The Legal Intelligencer: Modification of Alimony Due to Change in Circumstances

June 21, 2023

In an article published in The Legal Intelligencer on June 20, 2023, partner and co-chair of the family law group, Michael Bertin, discusses alimony orders. In the article, titled “Modification of Alimony Due to Change in Circumstances,” Michael analyzed the recent Pennsylvania Superior Court case of Crocker-Fasulo v. Fasulo, 292 A.3d 591 (Pa. Super. 2023), which addressed a petition to modification or termination of alimony filed by the husband.

When a trial court enters an order for alimony, in conjunction with the entry of a divorce decree, under Pennsylvania’s Divorce Code, the alimony order is subject to being modified, suspended, terminated, or reinstated upon changed circumstances of either party of a substantial and continuing nature. Such an order, modifying, terminating or suspending an alimony order under the Divorce Code, “shall apply only to payments accruing subsequent to the petition for the requested relief.”

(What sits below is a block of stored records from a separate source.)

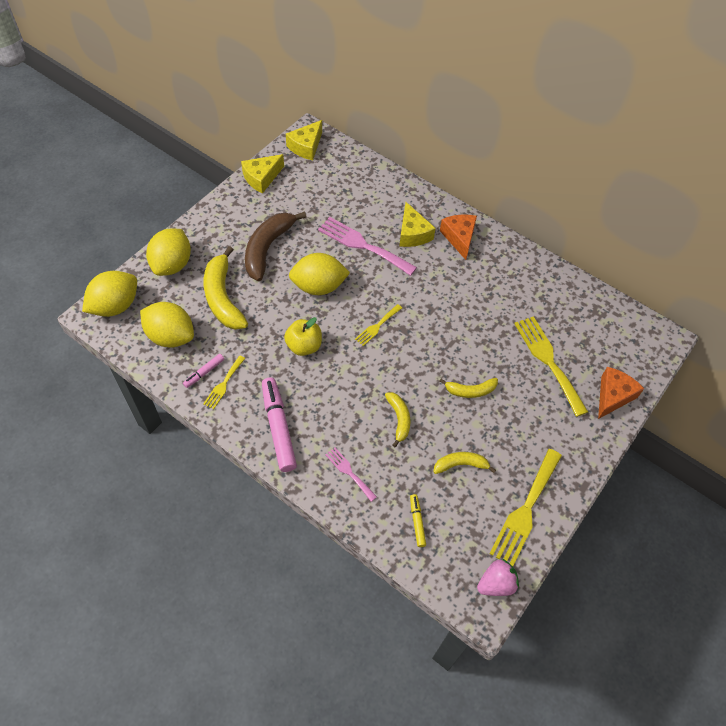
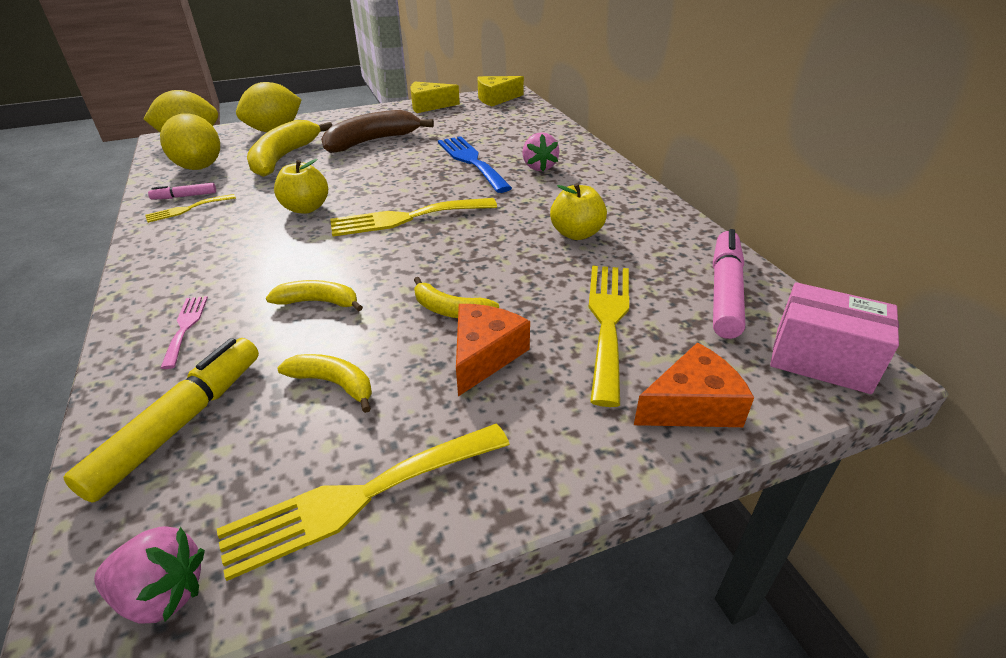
camera: 35 degrees right, 20 degrees down
(278, 427) = (180, 258): pink marker -> pink marker (725, 292)
(319, 286) = (384, 175): yellow lemon -> none
(362, 245) = (471, 161): pink fork -> blue fork
(377, 326) = (406, 218): yellow fork -> yellow fork, size x1.90
(399, 419) = (319, 302): yellow banana -> yellow banana turned 105 degrees counterclockwise
(412, 233) = (539, 167): yellow cheese -> pink strawberry
(417, 522) = (180, 423): yellow marker -> yellow marker, size x2.02
(459, 238) = (594, 183): orange cheese -> orange cheese (484, 355)
(485, 296) = (576, 234): none -> yellow apple
(647, 341) = (821, 360): none -> pink box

The pertinent facts of the Fasulo case are as follows: at the time when the parties married in 1982, the husband was in medical school. After the parties married, the husband continued his medical training and the wife continued to work until the birth of the parties’ first child in 1987. The parties separated in 1998 and the wife filed for divorce approximately 11 years thereafter in 2009. Following a hearing, in 2010, the court entered a final divorce decree in 2012, which ordered permanent alimony to the wife in the amount of $8,500 per month. After the entry of the divorce decree, the husband began to experience symptoms of Parkinson’s Disease.

According to the trial court opinion, “following his diagnosis, [the husband and wife agreed to multiple modifications to the alimony payment and on Jan. 1, 2020, the husband was paying $3,750 per month in alimony.]” The husband, thereafter, filed a petition for modification or termination of alimony in August 2021. After a hearing, the trial court entered an order reducing the husband’s alimony award to $2,500 per month. The husband appealed, raising several issues, one of which was whether the trial court abused its discretion and committed an error of law in ordering the husband to continue to provide a $1 million insurance policy payable to the wife as a beneficiary. The Superior Court found that the trial court did not err in entering its order.

This case is important for the family law practitioner, as it provides a reminder that alimony orders entered by a trial court are modifiable upon a substantial change in circumstances that are continuing in nature. Further, it reiterates that the 17-factor analysis for alimony is to be applied by the trial court upon a petition to modify alimony. The issue raised by the husband as to whether the trial court indirectly created a distribution of nonmarital assets by looking at his post-divorce assets for purposes of alimony is an interesting issue. However, under the facts of the Fasulo case, the Superior Court found no error. It is important to note that the trial court provided the husband with the ability to further modify the order as circumstances change in the future.